- DATA TO USE -
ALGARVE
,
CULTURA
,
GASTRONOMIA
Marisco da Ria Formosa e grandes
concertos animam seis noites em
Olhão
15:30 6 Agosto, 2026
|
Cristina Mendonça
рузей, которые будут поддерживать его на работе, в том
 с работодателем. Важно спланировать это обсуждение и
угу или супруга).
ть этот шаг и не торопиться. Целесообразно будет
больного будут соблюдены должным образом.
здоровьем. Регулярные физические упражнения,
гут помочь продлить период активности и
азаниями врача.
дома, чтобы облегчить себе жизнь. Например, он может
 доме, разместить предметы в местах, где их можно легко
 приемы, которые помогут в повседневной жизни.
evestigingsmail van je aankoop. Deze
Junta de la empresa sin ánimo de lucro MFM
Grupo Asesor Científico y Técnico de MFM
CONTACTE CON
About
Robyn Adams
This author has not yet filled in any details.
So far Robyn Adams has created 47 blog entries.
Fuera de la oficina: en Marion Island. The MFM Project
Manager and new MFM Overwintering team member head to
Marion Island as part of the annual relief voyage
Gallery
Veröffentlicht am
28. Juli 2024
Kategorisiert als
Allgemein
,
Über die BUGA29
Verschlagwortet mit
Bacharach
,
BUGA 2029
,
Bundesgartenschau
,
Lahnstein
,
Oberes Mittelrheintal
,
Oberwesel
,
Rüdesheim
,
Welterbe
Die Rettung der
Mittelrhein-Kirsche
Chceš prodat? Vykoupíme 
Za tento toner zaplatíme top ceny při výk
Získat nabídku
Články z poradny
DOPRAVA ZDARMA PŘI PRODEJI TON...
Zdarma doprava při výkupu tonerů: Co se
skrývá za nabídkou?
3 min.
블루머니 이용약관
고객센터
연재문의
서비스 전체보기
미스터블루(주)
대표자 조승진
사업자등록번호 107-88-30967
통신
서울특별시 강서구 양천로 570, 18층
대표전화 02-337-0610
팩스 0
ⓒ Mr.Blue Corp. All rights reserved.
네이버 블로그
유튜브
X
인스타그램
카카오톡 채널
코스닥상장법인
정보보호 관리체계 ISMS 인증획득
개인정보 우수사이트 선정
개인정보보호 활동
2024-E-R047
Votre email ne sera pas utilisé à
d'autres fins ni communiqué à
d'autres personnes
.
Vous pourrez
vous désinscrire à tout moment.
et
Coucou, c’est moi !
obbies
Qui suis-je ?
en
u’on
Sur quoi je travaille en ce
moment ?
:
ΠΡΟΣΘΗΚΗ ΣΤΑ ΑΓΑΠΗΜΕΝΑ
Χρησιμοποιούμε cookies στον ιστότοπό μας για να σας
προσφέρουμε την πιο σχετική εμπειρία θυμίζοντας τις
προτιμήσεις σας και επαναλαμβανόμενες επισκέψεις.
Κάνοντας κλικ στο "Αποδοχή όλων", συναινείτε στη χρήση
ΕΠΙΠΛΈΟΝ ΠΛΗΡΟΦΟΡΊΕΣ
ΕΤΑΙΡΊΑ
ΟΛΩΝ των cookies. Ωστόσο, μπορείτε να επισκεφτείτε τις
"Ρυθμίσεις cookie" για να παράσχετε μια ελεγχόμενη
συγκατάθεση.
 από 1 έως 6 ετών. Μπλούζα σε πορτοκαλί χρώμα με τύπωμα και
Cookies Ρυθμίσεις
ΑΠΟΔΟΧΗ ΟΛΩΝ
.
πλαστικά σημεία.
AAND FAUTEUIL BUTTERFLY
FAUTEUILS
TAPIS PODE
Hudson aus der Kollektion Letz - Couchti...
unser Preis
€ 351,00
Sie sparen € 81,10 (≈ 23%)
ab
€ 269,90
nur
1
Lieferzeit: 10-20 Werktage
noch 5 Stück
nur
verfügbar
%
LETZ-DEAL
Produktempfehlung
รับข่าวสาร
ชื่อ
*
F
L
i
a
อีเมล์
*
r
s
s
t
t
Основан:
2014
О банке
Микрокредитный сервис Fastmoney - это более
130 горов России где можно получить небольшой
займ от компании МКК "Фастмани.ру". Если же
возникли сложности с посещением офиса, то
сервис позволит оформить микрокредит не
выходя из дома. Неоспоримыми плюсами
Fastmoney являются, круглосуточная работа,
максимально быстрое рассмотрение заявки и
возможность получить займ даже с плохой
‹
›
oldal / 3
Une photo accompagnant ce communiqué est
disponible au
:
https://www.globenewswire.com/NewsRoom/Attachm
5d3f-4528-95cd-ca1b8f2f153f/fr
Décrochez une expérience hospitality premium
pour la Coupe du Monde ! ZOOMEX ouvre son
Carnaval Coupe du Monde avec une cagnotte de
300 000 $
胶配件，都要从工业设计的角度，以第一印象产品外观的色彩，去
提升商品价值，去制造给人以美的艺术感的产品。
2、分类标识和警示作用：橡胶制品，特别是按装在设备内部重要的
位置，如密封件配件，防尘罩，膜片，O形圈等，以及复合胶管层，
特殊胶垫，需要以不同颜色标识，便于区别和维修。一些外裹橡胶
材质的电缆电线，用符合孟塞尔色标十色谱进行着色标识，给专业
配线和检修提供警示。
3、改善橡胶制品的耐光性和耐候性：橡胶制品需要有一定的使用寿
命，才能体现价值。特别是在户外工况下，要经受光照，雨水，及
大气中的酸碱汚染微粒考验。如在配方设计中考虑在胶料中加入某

- WORK TO COMPLETE -
Reproduce the entries from the start through the line containing "This author has", inclusive, replacing "Marisco" with "Peixe". Leave everything else in those lines unchanged.

- ANSWER BOX -
ALGARVE
,
CULTURA
,
GASTRONOMIA
Peixe da Ria Formosa e grandes
concertos animam seis noites em
Olhão
15:30 6 Agosto, 2026
|
Cristina Mendonça
рузей, которые будут поддерживать его на работе, в том
 с работодателем. Важно спланировать это обсуждение и
угу или супруга).
ть этот шаг и не торопиться. Целесообразно будет
больного будут соблюдены должным образом.
здоровьем. Регулярные физические упражнения,
гут помочь продлить период активности и
азаниями врача.
дома, чтобы облегчить себе жизнь. Например, он может
 доме, разместить предметы в местах, где их можно легко
 приемы, которые помогут в повседневной жизни.
evestigingsmail van je aankoop. Deze
Junta de la empresa sin ánimo de lucro MFM
Grupo Asesor Científico y Técnico de MFM
CONTACTE CON
About
Robyn Adams
This author has not yet filled in any details.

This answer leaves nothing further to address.